Segment Open

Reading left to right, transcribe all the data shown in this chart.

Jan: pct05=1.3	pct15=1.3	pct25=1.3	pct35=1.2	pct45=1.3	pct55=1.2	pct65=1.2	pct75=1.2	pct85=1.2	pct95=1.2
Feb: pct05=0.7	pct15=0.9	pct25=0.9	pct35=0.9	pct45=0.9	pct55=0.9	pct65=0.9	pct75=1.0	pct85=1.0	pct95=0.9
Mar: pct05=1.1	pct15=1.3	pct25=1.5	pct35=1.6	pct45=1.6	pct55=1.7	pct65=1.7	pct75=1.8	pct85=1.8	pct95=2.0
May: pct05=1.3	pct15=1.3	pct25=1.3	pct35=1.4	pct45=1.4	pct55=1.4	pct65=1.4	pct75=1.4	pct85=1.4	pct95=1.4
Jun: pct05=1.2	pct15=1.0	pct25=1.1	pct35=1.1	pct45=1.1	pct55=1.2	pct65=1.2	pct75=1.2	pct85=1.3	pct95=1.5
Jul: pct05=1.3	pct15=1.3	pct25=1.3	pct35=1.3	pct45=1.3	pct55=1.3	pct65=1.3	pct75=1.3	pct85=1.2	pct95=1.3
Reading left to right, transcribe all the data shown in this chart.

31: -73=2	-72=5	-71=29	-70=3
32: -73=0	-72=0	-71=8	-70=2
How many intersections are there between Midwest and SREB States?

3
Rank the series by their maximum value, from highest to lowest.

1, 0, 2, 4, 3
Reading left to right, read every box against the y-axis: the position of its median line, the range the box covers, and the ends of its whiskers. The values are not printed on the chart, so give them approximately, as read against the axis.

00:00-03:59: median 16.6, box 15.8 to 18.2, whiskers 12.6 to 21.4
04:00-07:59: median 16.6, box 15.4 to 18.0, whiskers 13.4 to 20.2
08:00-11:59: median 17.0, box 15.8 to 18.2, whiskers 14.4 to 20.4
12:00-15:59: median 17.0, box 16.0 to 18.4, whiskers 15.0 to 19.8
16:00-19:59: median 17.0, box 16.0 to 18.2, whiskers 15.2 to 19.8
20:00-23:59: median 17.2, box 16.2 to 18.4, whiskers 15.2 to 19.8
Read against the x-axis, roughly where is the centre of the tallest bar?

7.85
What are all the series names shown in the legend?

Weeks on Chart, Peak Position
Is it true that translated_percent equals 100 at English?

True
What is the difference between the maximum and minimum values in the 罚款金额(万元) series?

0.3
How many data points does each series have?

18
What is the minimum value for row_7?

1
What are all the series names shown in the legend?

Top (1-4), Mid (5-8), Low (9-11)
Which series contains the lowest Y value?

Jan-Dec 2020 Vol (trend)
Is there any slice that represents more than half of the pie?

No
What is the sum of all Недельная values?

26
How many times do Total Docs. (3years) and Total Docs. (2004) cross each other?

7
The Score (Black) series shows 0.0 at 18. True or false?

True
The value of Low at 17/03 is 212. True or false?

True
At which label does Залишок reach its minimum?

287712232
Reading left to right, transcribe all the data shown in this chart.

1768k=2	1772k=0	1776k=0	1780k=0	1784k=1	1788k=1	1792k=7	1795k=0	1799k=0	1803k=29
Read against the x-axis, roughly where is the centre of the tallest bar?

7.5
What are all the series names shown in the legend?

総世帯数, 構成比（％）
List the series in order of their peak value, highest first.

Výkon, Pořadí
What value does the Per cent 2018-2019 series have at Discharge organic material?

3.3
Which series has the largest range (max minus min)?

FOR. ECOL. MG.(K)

Segment Closed

REQUEST ::
Please pick out every line above that contains the string "lowest" and copy each one. Case counts.

FINAL ANSWER ::
Rank the series by their maximum value, from highest to lowest.
Which series contains the lowest Y value?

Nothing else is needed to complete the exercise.